Уважение всех и всяческих прав приводит к тому, что периферийные и маргинальные комплексы, вследствие своего более активного либидо, оказываются в авангарде любой творческой деятельности. Реализация этих комплексов становится способом воспроизводства открывателей новых миров для скромно очарованного среднего класса. Пресная, безвозмездная жизнь, которую ведет человечество в конце тысячелетия, нивелирует сытую праздность и маргинальную помойку, а желание узнать свежую новость поперчёнее порождает соблазн попробовать всё самому.
Реальность, являясь фактически субъективной, дает полную свободу моделировать её, сообразно полученным имплозивным сообщениям. Индивидуальное поведение складывается из автоматических реакций, естественных или условных, подсознательных побуждений или влечений, традиций и социальных навыков. Стратегия и тактика желания определяются как сумма незначительных очевидных истин и больших перелицованных неправд. Расфокусированная реакция порождает необходимость возникновения непрозрачных знаковых систем, позволяющих игнорировать так называемые реальные проблемы. Мистификаторские иллюзии конструируют самореализующуюся мечту.
Вольно, а чаще невольно, инстинкт воспроизводства, некое смутное желание, даёт о себе знать во всех видах осознанной, и в ещё большей степени – неосознанной, человеческой деятельности. Думая о чём угодно, в конечной степени приходишь к одному – завоевыванию противоположного, прежде всего – противоположного пола, а для интеллектуала-эстета – равно и своего, с целью инфицирования бессмертием или ради чистого незамутненного практическими целями искусства.
Любая торговля имеет свои хитрости, но в торговле «секвозностью» (СЕКсуальным ВОЗбуждением) их больше, чем где бы то ни было, так как она касается абсолютно всего в человеке. Зачастую она лишена логики, и вынуждает отказаться от иллюзий, что чувства человека соответствуют его способу жизни. Лицо, волосы, губы, груди, ноги, цвет, запах, звуки, движения, ритм или его отсутствие, девиация, лёд и пламя, воздействуя на нервную систему, не отвечают на вопрос: что же конкретно вызвало «секвозность».

- _Рабочее задание_: Продолжите приведенный выше текст о желании и «секвозности», начиная сразу после его последнего предложения.

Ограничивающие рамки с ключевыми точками
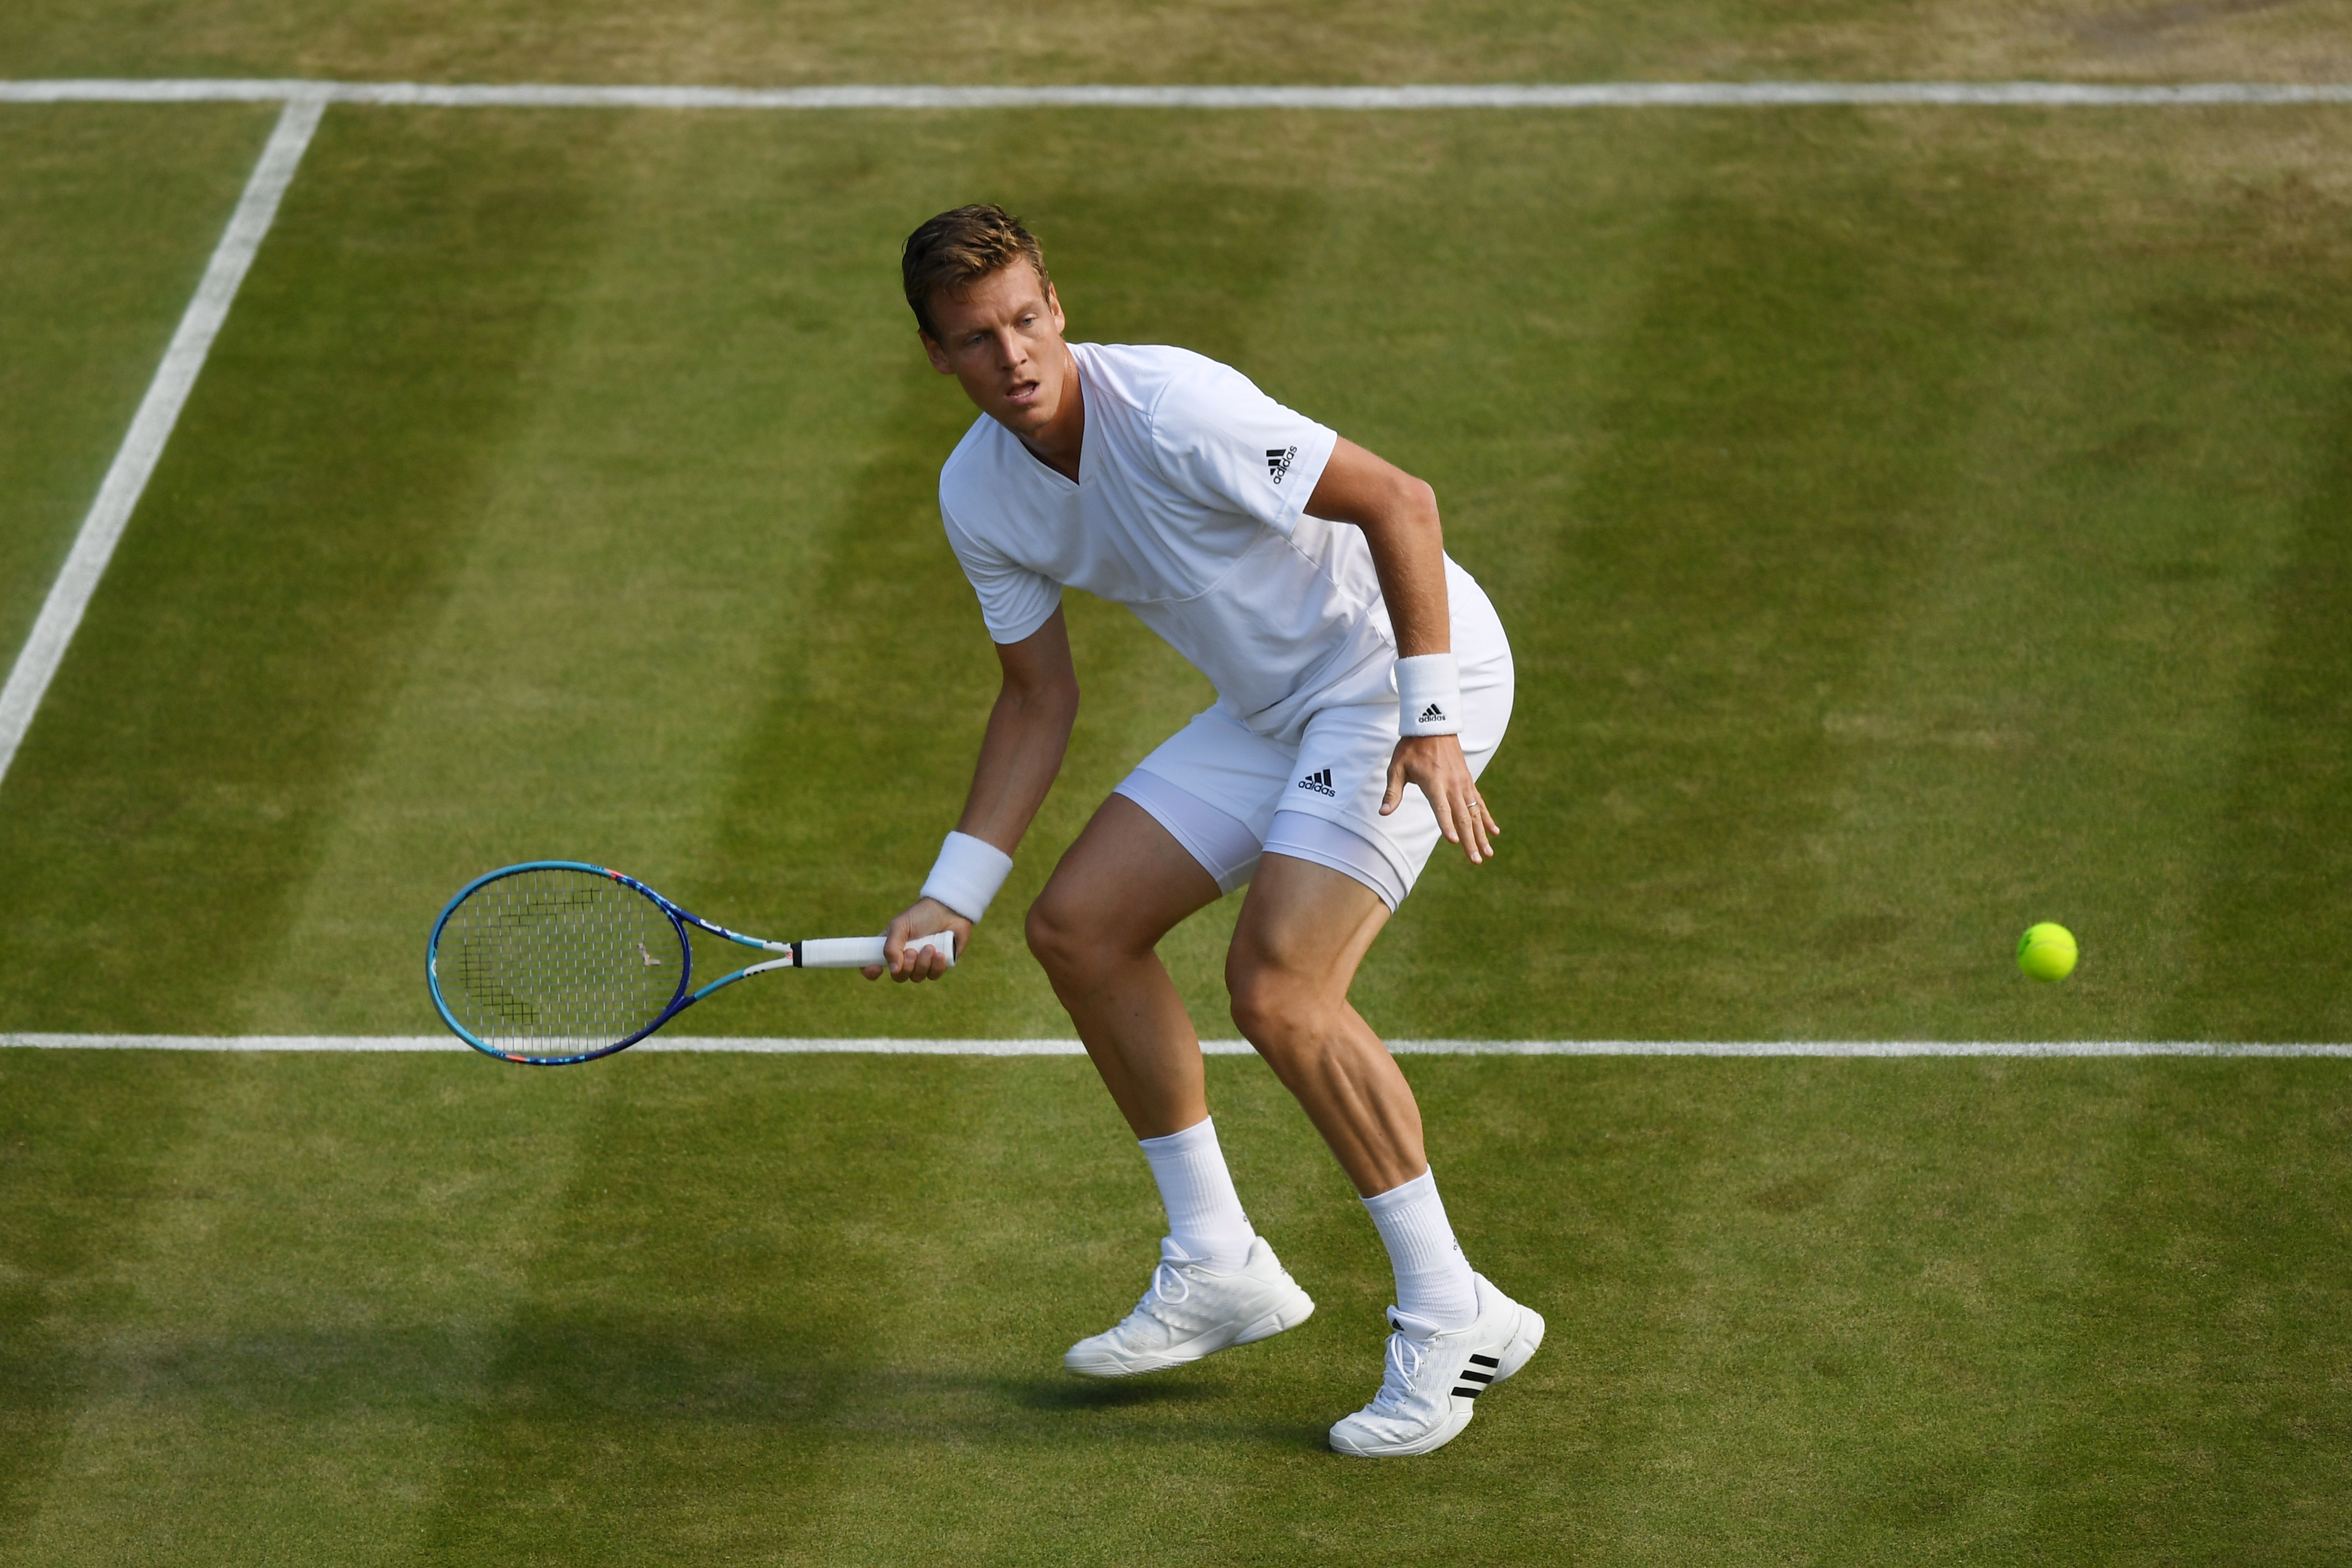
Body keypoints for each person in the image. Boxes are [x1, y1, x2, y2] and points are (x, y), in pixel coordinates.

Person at [868, 204, 1540, 1458]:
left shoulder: (1174, 408)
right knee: (1077, 930)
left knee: (1281, 988)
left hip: (1394, 676)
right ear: (938, 358)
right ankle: (1220, 1260)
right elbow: (1037, 697)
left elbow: (1402, 501)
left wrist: (1429, 719)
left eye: (1024, 320)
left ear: (1056, 307)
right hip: (1272, 707)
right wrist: (954, 892)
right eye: (975, 339)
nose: (1012, 356)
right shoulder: (980, 493)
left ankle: (1456, 1313)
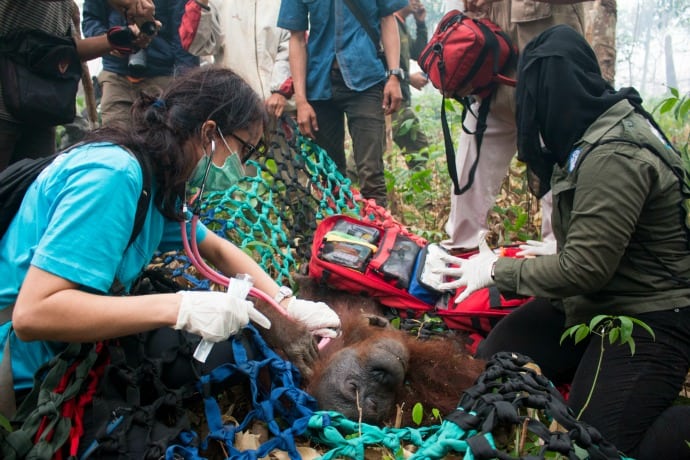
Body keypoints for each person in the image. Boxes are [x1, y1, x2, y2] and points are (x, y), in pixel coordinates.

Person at [0, 66, 341, 418]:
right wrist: (180, 308)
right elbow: (33, 314)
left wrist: (285, 302)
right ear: (209, 132)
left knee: (231, 348)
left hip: (71, 348)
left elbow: (216, 248)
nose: (241, 166)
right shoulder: (115, 176)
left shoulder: (156, 182)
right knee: (225, 357)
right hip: (25, 370)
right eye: (243, 150)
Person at [436, 25, 690, 459]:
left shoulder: (614, 154)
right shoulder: (590, 129)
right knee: (497, 362)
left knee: (595, 444)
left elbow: (585, 268)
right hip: (592, 298)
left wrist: (497, 270)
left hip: (648, 312)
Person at [440, 0, 588, 253]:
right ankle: (460, 256)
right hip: (490, 88)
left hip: (551, 86)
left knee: (560, 185)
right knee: (467, 182)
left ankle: (559, 264)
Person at [278, 0, 407, 207]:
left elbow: (387, 19)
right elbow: (297, 38)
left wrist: (394, 76)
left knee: (371, 174)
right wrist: (301, 101)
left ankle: (377, 232)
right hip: (320, 84)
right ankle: (341, 233)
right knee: (331, 176)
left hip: (366, 80)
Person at [0, 0, 155, 170]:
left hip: (38, 115)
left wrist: (122, 38)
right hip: (5, 113)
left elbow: (66, 51)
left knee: (32, 188)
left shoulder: (64, 6)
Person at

- _Результат ниже_:
Чем же объясняется эта инфицированность?
Мы возбуждаемся в тот момент, когда переводим взор с явлений духовного порядка на внешние формы их проявления, причём эти формы, в свою очередь, раскрывают нам то, на что мы смотрим и за чем наблюдаем. В этом аспекте, используя предлагаемые подходы, стирающие грани между различными наборами поведенческих реакций, производных от явлений, не отягощенных бременем какой-либо привязанной к ним сущности, мы можем заявлять о процессах, активно влияющих на сексуальное здоровье. В тех случаях, когда потенциальных положительных качеств в изображенных эротических моментах недостаточно или нет вовсе, художественная убедительность их несравненно низка или вообще отсутствует.
Здесь уместно вспомнить недавнюю советскую историю, когда традиционно доступный, разрешенный и даже обязательный сексуальный подтекст носили упаковка и реклама некоторых, строго ограниченных, видов товаров, таких как чулки/колготки, мыло, парфюмерия, спортивные изделия. (А также иллюстрации к воображаемой жизни в мире, «где все продается и все покупается»). Психосоциологическая зрелость индивида и общества в целом, задаёт правильную меру инициативы или активности, пассивности или податливости, предлагая возбуждению не выходить за рамки принятых на данный момент норм приличий.